Meals are served with a hugely satisfying roasted rice tea and there is fine selection of fresh squeezed juices described with their properties; pear and lemon juice for "whitening," for example. The service is warm and cutesy: The servers have badges with names like " Seeking" and "Smiling" written on them, very different from a Sichuan joint I went to this week where the names would have been " Snarling," "Scowling " and " Why are you bothering me?" At Jujube Tree though, "Sweetness" prevails, and somehow they do a fine job of getting past my shocking menu Mandarin.
I find that I crave Jujube Tree at least twice a week. It has become my Shanghai soul food, food that gallops past flavor, nutrition and ambience and gets right to the heart of what a good meal is supposed to do: It simply makes me feel good.
Just across Shanghai's uber-fab Xintiandi district from Jujube Tree is my other local fave, Lucky Zen and Veg. My gorgeous friend Vivian Zhang bought me here and I am now giddily hooked.
Unlike Jujube Tree, this is not a chain, but a one-off local wonder that requires smart footwork to find. There is a small doorway on the street that opens to a desk with a happy hostess who points to a wooden staircase that leads to main dining room. The room is raw and zen, rough woods and silk and linen dividers. In short, the living room we all want. It has, in fact, become my second lounge. Chanty, incense-y music chimes, serenity in Shanghai.

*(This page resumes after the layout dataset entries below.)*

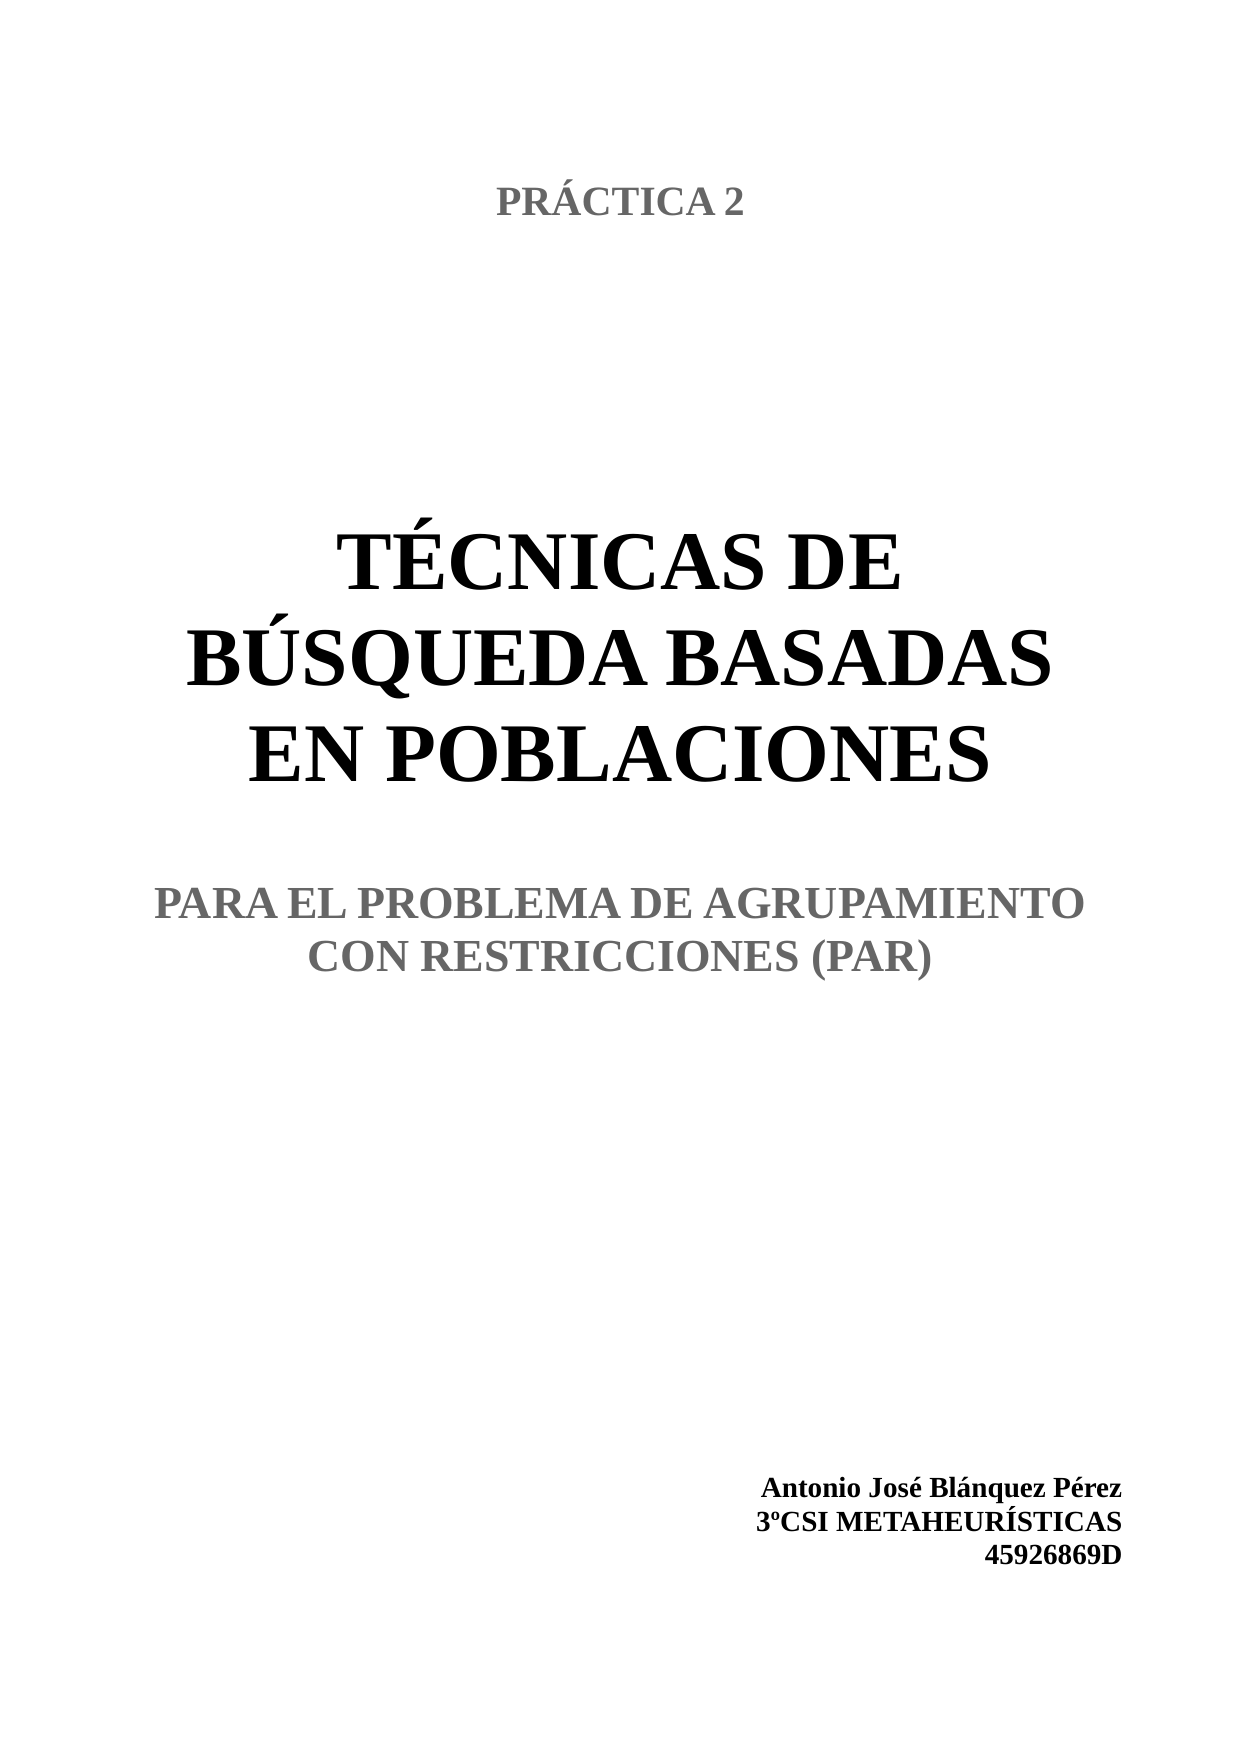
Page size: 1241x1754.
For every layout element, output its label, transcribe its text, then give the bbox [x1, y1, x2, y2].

text TÉCNICAS DE BÚSQUEDA BASADAS EN POBLACIONES [118, 512, 1122, 799]
text PARA EL PROBLEMA DE AGRUPAMIENTO CON RESTRICCIONES (PAR) [118, 876, 1122, 981]
text PRÁCTICA 2 [118, 176, 1122, 224]
text Antonio José Blánquez Pérez [118, 1470, 1122, 1504]
text 3ºCSI METAHEURÍSTICAS [118, 1504, 1122, 1537]
text 45926869D [118, 1537, 1122, 1571]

The food! Really mind-boggling, and there are firm favorites: I love the pan fried bread with fennel greens, baby "shoots" with salted walnuts -- using Tibetan salt -- incredible silky steamed lotus root filled with creamy black rice in a chrysanthemum broth, fern root noodles in a tangy vinegar brine -- I can't even begin to contemplate a fern root noodle in the "what is it" and "how to" world.
When presented with a plateful of whole roasted walnuts in a sweet, cumin sauce, Andria let out a gleeful whooping "What!" It's so good that it's confounding. Who thinks of this stuff? How did the first chef figure out how to stuff a lotus root with black rice? Did he invent the wheel in his spare time? Electricity, peut-être?

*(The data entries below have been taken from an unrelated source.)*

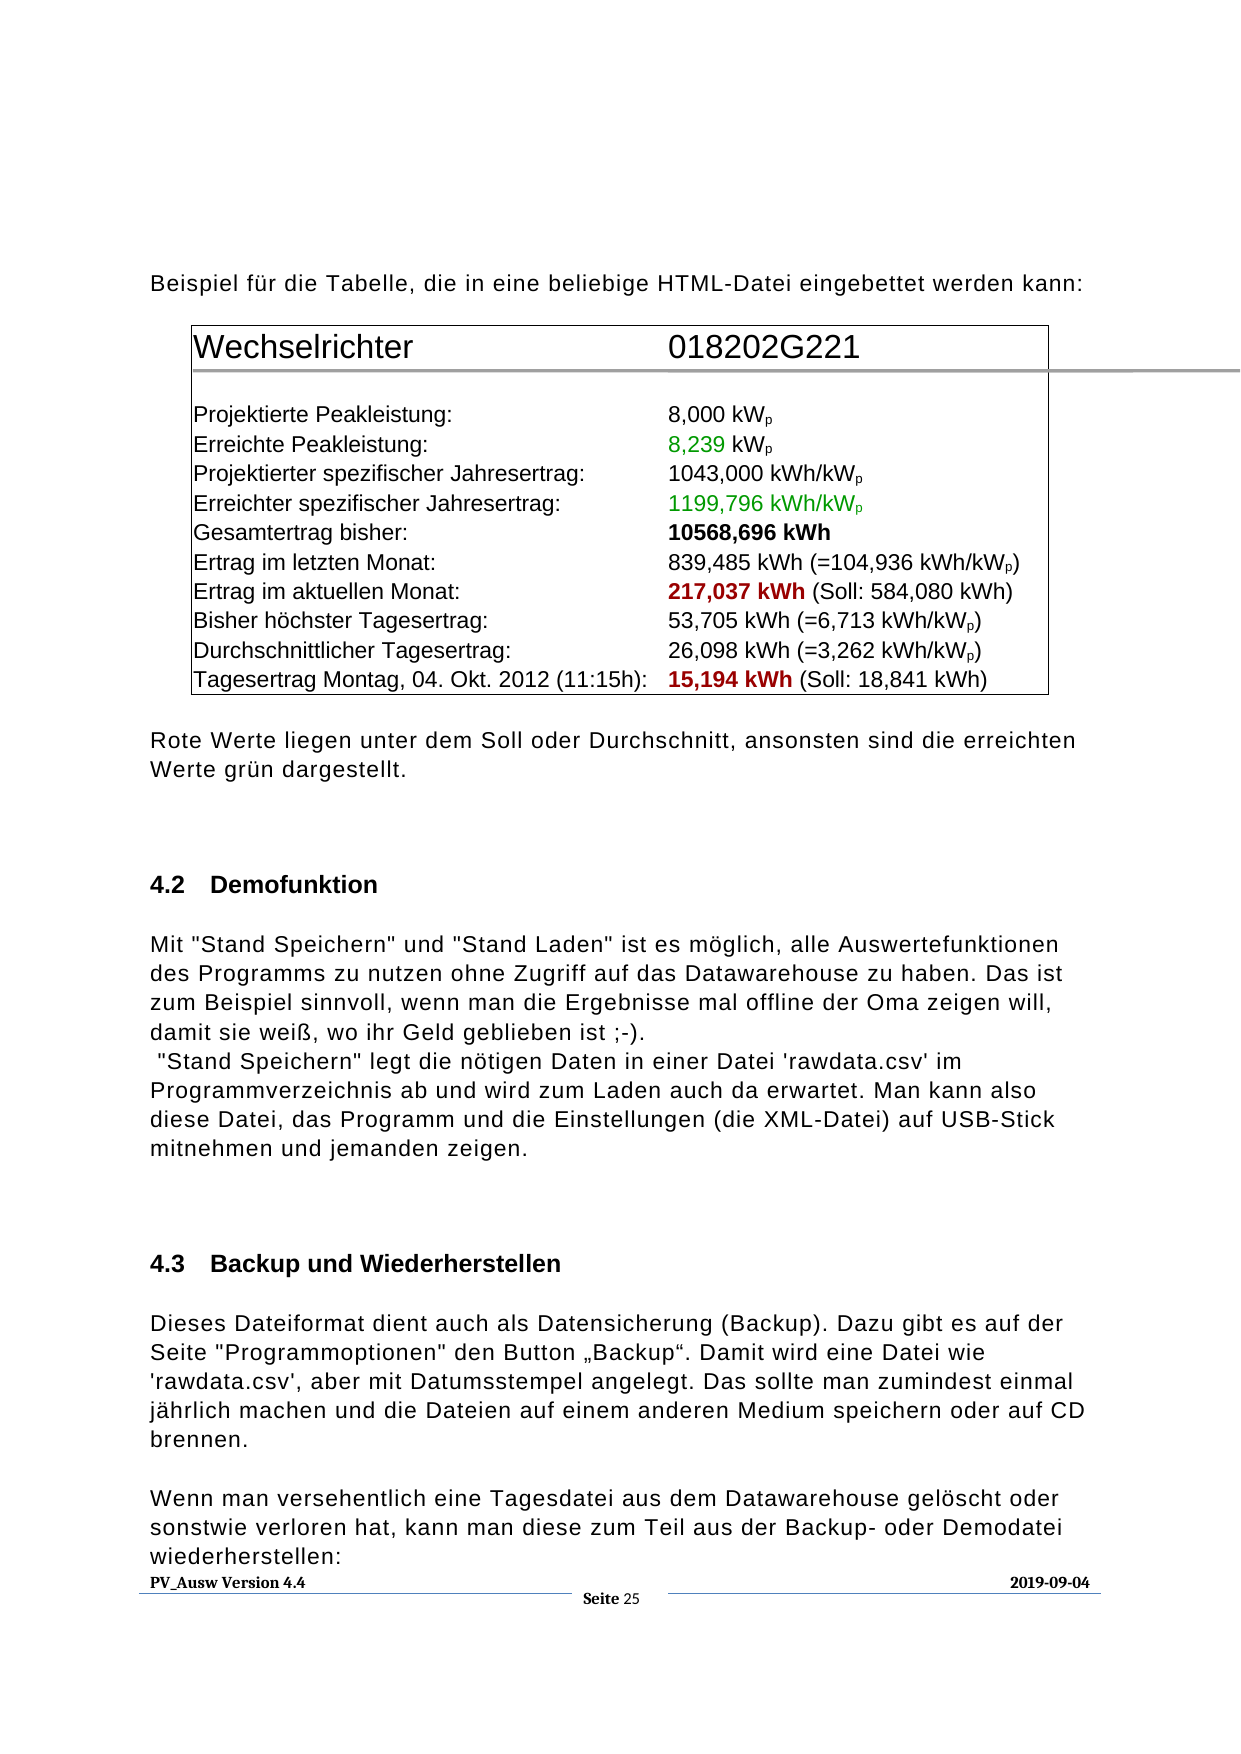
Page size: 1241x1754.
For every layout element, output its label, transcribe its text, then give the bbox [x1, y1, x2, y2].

table_cell Projektierter spezifischer Jahresertrag: [192, 459, 666, 488]
table_header 018202G221 [666, 326, 1048, 368]
table_cell Ertrag im letzten Monat: [192, 547, 666, 576]
table_cell Projektierte Peakleistung: [192, 400, 666, 429]
text Mit "Stand Speichern" und "Stand Laden" ist es möglich, alle Auswertefunktionen des Programms zu nutzen ohne Zugriff auf das Datawarehouse zu haben. Das ist zum Beispiel sinnvoll, wenn man die Ergebnisse mal offline der Oma zeigen will, damit sie weiß, wo ihr Geld geblieben ist ;-). "Stand Speichern" legt die nötigen Daten in einer Datei 'rawdata.csv' im Programmverzeichnis ab und wird zum Laden auch da erwartet. Man kann also diese Datei, das Programm und die Einstellungen (die XML-Datei) auf USB-Stick mitnehmen und jemanden zeigen. [150, 928, 1090, 1162]
table_cell 10568,696 kWh [666, 518, 1048, 547]
table_cell Tagesertrag Montag, 04. Okt. 2012 (11:15h): [192, 665, 666, 694]
table_cell 8,000 kWp [666, 400, 1048, 429]
table_cell 15,194 kWh (Soll: 18,841 kWh) [666, 665, 1048, 694]
table_cell Ertrag im aktuellen Monat: [192, 576, 666, 606]
table_cell 1043,000 kWh/kWp [666, 459, 1048, 488]
table_cell Bisher höchster Tagesertrag: [192, 606, 666, 635]
table_cell 839,485 kWh (=104,936 kWh/kWp) [666, 547, 1048, 576]
text Rote Werte liegen unter dem Soll oder Durchschnitt, ansonsten sind die erreichten Werte grün dargestellt. [150, 724, 1090, 783]
table_cell [666, 373, 1048, 399]
subtitle Demofunktion [150, 870, 1090, 899]
table_cell Gesamtertrag bisher: [192, 518, 666, 547]
text Beispiel für die Tabelle, die in eine beliebige HTML-Datei eingebettet werden kann: [150, 267, 1090, 296]
table_cell 53,705 kWh (=6,713 kWh/kWp) [666, 606, 1048, 635]
table_cell [192, 373, 666, 399]
table_cell 26,098 kWh (=3,262 kWh/kWp) [666, 635, 1048, 665]
table_cell 217,037 kWh (Soll: 584,080 kWh) [666, 576, 1048, 606]
subtitle Backup und Wiederherstellen [150, 1249, 1090, 1278]
table_cell 1199,796 kWh/kWp [666, 488, 1048, 517]
text Dieses Dateiformat dient auch als Datensicherung (Backup). Dazu gibt es auf der Seite "Programmoptionen" den Button „Backup“. Damit wird eine Datei wie 'rawdata.csv', aber mit Datumsstempel angelegt. Das sollte man zumindest einmal jährlich machen und die Dateien auf einem anderen Medium speichern oder auf CD brennen. [150, 1307, 1090, 1453]
table_header Wechselrichter [192, 326, 666, 368]
table_cell Erreichter spezifischer Jahresertrag: [192, 488, 666, 517]
text Wenn man versehentlich eine Tagesdatei aus dem Datawarehouse gelöscht oder sonstwie verloren hat, kann man diese zum Teil aus der Backup- oder Demodatei wiederherstellen: [150, 1482, 1090, 1569]
table_cell Durchschnittlicher Tagesertrag: [192, 635, 666, 665]
table_cell 8,239 kWp [666, 429, 1048, 458]
table_cell Erreichte Peakleistung: [192, 429, 666, 458]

The menu has helpful, cheery notes like "Sauce with Mild Spicy," "Numb and Spicy" and others, and the servers will tell you the health effects of each dish if asked. Walnuts, it turns out, are good for the brain.
Where Jujube Tree is a traffic jam with chilies blaring, Lucky Zen is a trickling brook. Even the Buddhist monks who come to both are of a different ilk: At Jujube Tree they bray raucously into their iPhones, at Lucky Zen they telepathically text. It's not a matter of one or the other, I love both.

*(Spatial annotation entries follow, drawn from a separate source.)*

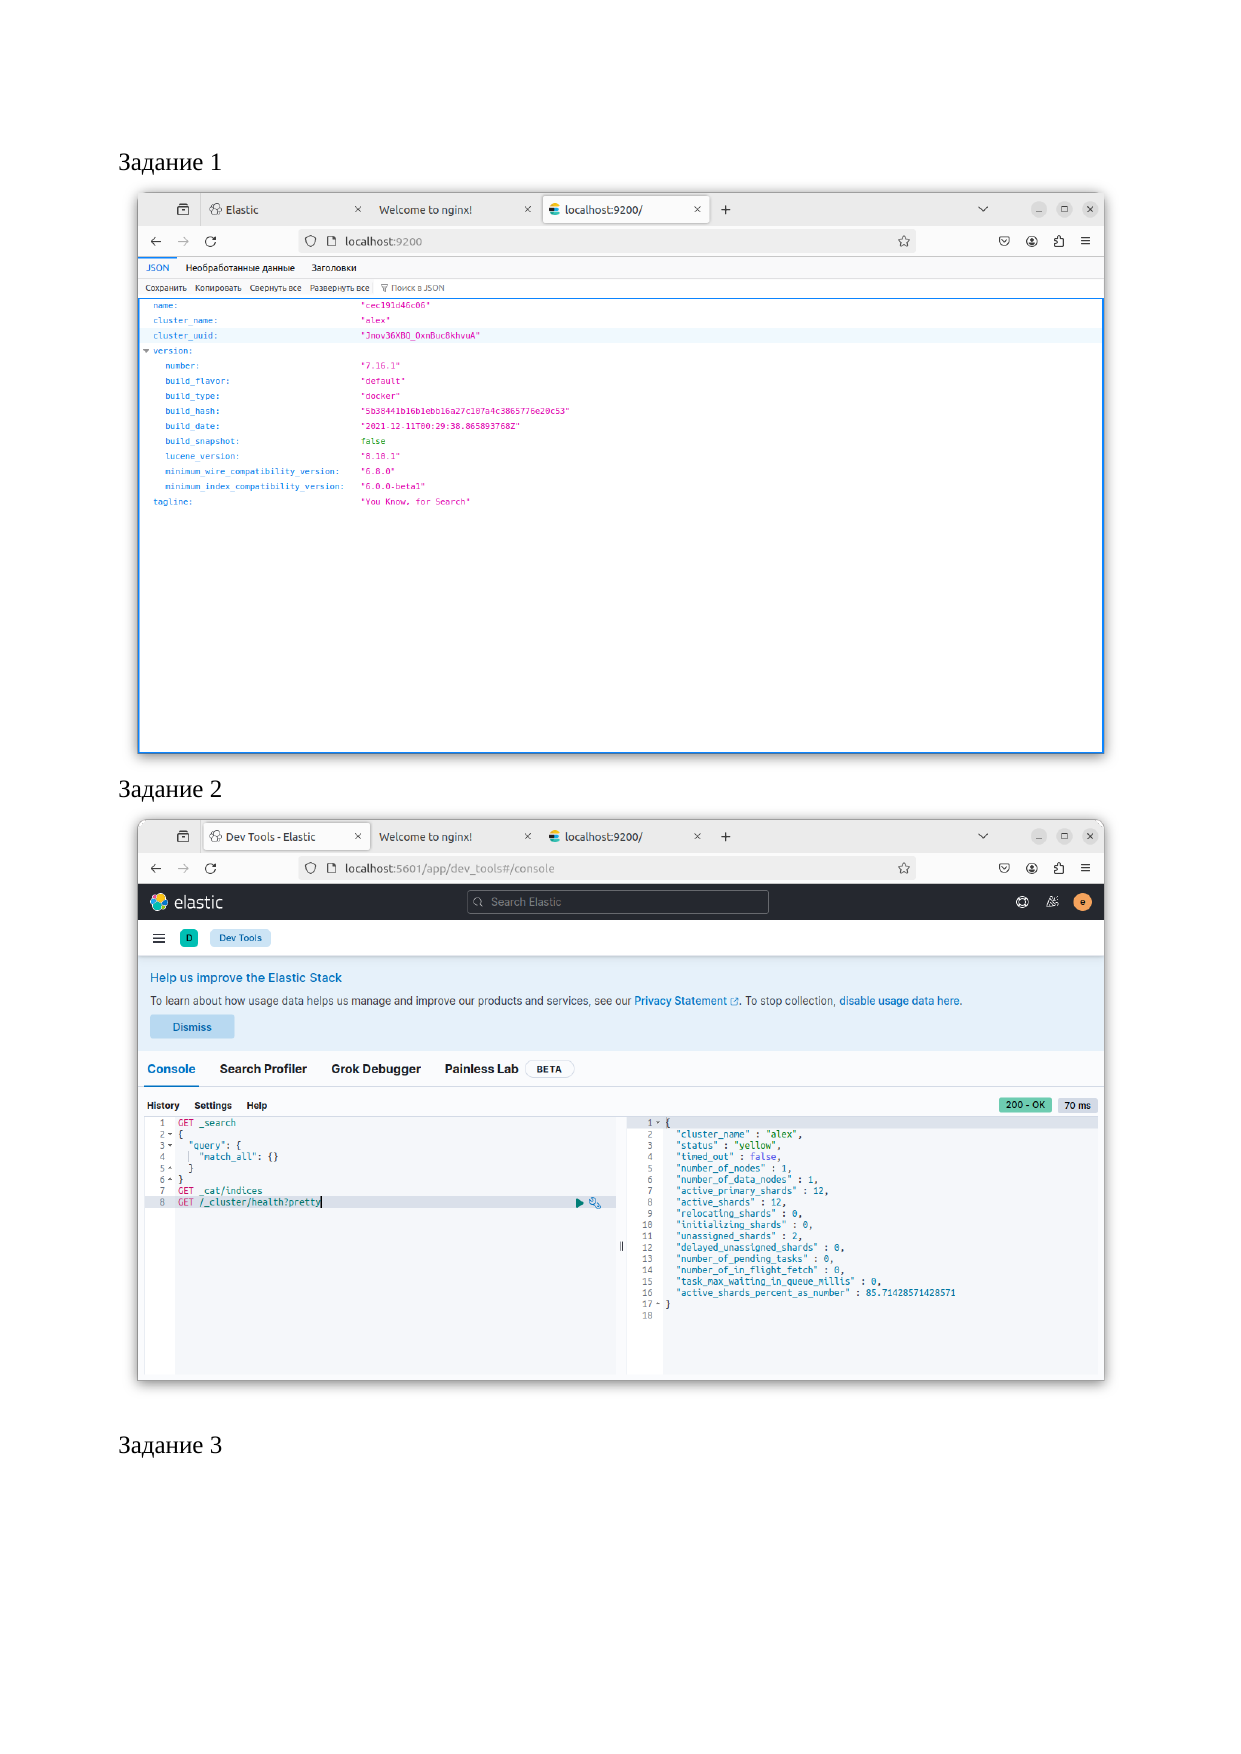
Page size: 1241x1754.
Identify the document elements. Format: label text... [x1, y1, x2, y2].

text Задание 1 [118, 147, 1122, 175]
picture [118, 175, 1123, 775]
picture [118, 803, 1123, 1402]
text Задание 3 [118, 1430, 1122, 1459]
text Задание 2 [118, 775, 1122, 803]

For any of you who think you know what Chinese food is, think again. I have never seen food of this quality outside of China. I mentioned this to Shanghai chef friend David Yan who said "Well of course not! The great chefs didn't emigrate. Chinese food outside of China is made by entrepreneurial Chinese who had to do something to survive, and we can all cook."
Imagine plonking either one of these restaurants into New York, Sydney, San Francisco, ethos, eggplant and all, a veritable Buddhist bonanza. But until then, you're just going to have to come to Shanghai.
Lucky Zen and Veg is at 428 Madang Lu, a short walk from Xintiandi. Jujube Tree has four locations in Shanghai, one in Chengdu and one in Ningbo. My local is at 77 Songshan Lu, just off Huaihai Lu.